I love that line. It sums up why I transitioned to this genre.

I was drawn to playwriting because it married my narrative tendencies and allowed my imagination free reign.

You see my first (and almost only) class in playwriting was a survey course taught by playwright Christine Evans. We started on Tennessee Williams and moved our way through Bertolt Brecht (love him!) and ended the semester with Sarah Kane and Nilo Cruz.

Sarah Kane’s plays were a huge early influence on me (as was Christine’s own writing). I was blown away by the idea of allowing my imagination to run wild on stage, that those imaginative moments could in fact be represented (obviously requiring some creative solutions) on the stage. A sunflower bursting through the floorboards, growing and blooming. I saw the possibility in creating a theatre experience that to me felt like a poem coming to life before your eyes. A living, breathing poem made up of bodies, limbs, words, images and narrative.

I often say that my poetics are very much present in my playwriting.

Plays come to me first as images. And when I write I consider the visual world of the play and, at times, even the soundscape.

In my first plays I explored how the emotional world of the characters impacted the physical world. The results would be moments of theatrical magic, if you will. Pomegranates bled. Missing posters wept ink. Paintings melted. A desert floor was covered in marigolds instead of sand.

But I didn’t add these elements ad hoc. They weren’t included to “seduce” anyone into producing my play. Nor was I doing it because others were, because it was en vogue.

You see, as a poet I’m a big believer in Form = Content.

What I mean is, when I write a poem, the form it takes on the page is informed by the content. Content is the driving force.

I’ve carried over this Form = Content credo to my playwriting. Therefore, I don’t incorporate those surreal or magical moments just to “pepper” up my script. They’re part the narrative, included because the narrative demanded it. They arise organically because that is how I tell my stories.

The World Of The Play

What struck me as odd while reading the HowlRound post was that it seemed that Stryk was arguing for playwrights to get out of the way, or stay out of the play’s theatrical construction. What I mean is, it seemed like she didn’t want me imagining the entire world of my play.

But…Why shouldn’t I?

First of all, there is no one way to write a play.

It’s okay if you want to concentrate only on the dialogue. If you want to, as Stryk puts it, “abandon the ‘theatrical’ imperative and think about what [you] really want to say,” then by all means do so.

But it’s equally okay for playwrights like me, JC Lee, Christine Evans and many more to attend to dialogue AND the visual world of the play.
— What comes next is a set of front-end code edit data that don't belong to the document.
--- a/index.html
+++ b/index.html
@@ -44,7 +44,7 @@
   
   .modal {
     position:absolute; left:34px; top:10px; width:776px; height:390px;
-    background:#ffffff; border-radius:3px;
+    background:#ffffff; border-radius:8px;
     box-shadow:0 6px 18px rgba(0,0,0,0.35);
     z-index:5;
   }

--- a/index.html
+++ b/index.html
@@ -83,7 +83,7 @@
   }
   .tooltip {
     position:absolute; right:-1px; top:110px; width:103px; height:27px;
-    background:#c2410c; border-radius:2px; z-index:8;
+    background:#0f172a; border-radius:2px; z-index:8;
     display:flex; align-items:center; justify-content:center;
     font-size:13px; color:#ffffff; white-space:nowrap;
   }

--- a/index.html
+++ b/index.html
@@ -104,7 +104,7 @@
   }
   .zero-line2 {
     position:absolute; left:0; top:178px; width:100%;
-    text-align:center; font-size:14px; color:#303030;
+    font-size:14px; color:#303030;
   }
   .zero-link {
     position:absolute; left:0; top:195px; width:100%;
To let our imagination take flight.

The poet in me would argue that a poem is more than just words. It’s rhythm, line breaks, white space on the page, sound, the images evoked in the readers mind.

And the playwright in me argues that a play is more than just dialogue. And I want to attend to all of a play’s components when writing. And I would argue that me doing so doesn’t prevent collaboration, doesn’t prevent others from using their own imagination. My stage directions are a jumping off point for collaboration.
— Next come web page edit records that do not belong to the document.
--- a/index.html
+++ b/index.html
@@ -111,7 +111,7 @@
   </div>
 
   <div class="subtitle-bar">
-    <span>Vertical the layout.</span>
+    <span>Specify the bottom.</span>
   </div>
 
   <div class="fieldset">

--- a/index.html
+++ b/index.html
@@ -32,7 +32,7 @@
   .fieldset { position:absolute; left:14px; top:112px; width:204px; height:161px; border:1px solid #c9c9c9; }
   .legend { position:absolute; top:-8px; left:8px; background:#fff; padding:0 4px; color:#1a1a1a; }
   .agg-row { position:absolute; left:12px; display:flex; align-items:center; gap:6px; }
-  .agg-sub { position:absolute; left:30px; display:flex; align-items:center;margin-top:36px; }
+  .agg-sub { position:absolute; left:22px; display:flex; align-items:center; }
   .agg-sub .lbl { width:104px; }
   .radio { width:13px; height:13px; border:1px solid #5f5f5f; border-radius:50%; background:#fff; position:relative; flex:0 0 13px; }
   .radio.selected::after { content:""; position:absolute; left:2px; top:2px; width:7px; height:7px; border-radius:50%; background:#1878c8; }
Directors and designers will always be co-creators in a play’s production, just as each time a poem is read it is the reader who then brings their own imagination, their own understanding and emotional baggage to the reading experience.

Directors and designers will interpret the play so that a production in San Francisco will be different and unique from one in Chicago, from one in Atlanta, from one in New York. Even if the stage directions are the same, each of them will take on the challenge of creating their own representation on the stage.

Theatre is a collaborative art form. It’s one of the things I love about it. And if you’re a director or a designer who prefers to have more control over the theatrical imperative of a play, then I’m sure you’re drawn to working with plays and playwrights that allow you to do that.

Those of you who don’t mind a playwright whose stage directions break the bounds of realism, whose imagination tends to run wild on stage, who is working to make Lorca’s words resonate in each of her plays, well…call me.